### Your instructions
Your answer should consist of the lines in the listing that hold "nose".

[Start of section]

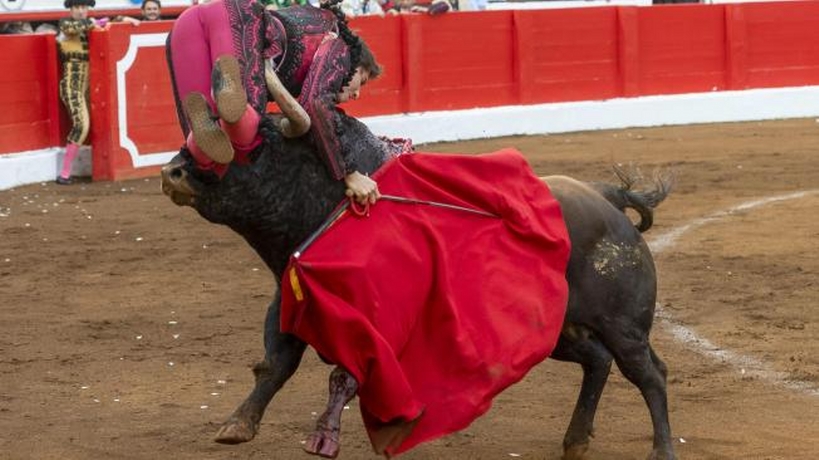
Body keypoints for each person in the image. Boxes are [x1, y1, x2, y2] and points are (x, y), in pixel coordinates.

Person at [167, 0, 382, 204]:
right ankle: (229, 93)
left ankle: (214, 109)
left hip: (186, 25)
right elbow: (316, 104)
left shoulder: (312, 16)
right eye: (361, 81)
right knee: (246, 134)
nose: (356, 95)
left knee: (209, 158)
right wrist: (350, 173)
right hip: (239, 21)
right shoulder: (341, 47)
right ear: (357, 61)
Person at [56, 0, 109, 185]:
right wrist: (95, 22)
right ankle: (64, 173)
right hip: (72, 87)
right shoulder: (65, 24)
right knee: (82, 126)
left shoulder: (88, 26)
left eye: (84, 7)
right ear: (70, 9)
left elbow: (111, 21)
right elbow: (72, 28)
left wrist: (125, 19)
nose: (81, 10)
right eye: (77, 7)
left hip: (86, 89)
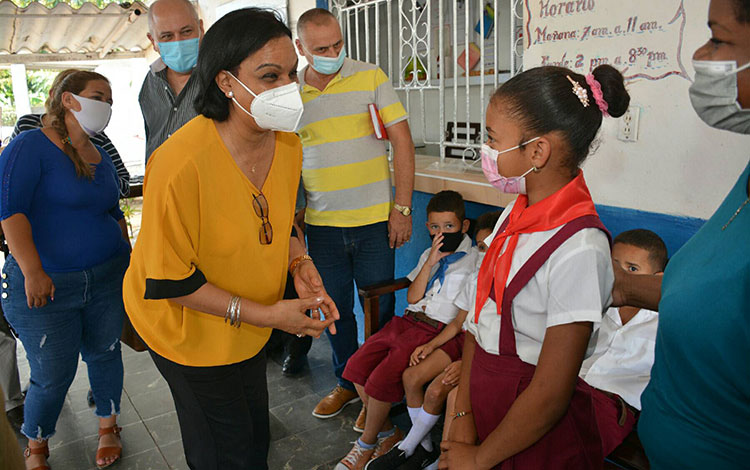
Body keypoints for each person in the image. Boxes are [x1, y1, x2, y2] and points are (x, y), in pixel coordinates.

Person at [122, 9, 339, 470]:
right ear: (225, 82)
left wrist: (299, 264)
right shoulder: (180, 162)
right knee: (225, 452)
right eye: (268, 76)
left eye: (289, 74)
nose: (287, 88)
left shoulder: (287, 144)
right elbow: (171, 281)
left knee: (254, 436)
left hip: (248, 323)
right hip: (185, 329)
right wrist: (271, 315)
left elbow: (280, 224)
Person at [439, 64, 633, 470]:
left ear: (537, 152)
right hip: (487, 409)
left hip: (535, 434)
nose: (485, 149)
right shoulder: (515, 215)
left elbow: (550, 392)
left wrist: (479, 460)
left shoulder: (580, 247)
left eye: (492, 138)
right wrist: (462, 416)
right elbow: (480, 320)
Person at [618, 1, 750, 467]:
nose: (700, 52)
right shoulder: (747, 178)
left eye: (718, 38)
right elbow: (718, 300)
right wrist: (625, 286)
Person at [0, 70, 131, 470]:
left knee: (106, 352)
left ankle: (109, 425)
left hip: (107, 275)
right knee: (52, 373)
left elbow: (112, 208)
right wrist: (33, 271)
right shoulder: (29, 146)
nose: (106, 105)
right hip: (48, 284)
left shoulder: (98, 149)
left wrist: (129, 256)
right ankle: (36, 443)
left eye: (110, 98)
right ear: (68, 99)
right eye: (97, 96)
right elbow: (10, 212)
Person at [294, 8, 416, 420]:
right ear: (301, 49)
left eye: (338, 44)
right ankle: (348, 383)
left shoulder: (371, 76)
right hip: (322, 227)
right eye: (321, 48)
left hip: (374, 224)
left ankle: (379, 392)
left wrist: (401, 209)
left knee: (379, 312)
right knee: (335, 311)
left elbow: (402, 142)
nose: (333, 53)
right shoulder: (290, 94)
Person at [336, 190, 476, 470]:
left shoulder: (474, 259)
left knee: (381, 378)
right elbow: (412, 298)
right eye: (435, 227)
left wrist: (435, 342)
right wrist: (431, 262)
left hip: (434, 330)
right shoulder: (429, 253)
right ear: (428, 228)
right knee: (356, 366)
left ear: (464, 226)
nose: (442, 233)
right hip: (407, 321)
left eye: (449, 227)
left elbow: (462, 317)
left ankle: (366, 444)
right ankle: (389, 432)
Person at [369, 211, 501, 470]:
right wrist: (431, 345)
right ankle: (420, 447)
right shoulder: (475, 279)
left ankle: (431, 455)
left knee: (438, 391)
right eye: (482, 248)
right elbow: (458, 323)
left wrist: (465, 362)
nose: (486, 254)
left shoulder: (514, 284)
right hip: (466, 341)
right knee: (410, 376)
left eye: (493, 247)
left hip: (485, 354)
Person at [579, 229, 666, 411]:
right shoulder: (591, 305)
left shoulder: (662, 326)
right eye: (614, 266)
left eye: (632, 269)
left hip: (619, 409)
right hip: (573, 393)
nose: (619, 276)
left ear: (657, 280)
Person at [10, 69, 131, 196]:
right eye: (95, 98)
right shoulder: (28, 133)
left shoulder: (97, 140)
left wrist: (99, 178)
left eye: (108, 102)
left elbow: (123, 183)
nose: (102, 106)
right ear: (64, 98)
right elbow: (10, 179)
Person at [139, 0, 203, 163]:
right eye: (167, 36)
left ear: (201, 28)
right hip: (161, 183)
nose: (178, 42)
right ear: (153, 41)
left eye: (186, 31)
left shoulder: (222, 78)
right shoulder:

[End of section]

### Exercise output
nose: (356, 95)
nose: (81, 10)
nose: (287, 88)
nose: (485, 149)
nose: (700, 52)
nose: (106, 105)
nose: (333, 53)
nose: (442, 233)
nose: (486, 254)
nose: (619, 276)
nose: (102, 106)
nose: (178, 42)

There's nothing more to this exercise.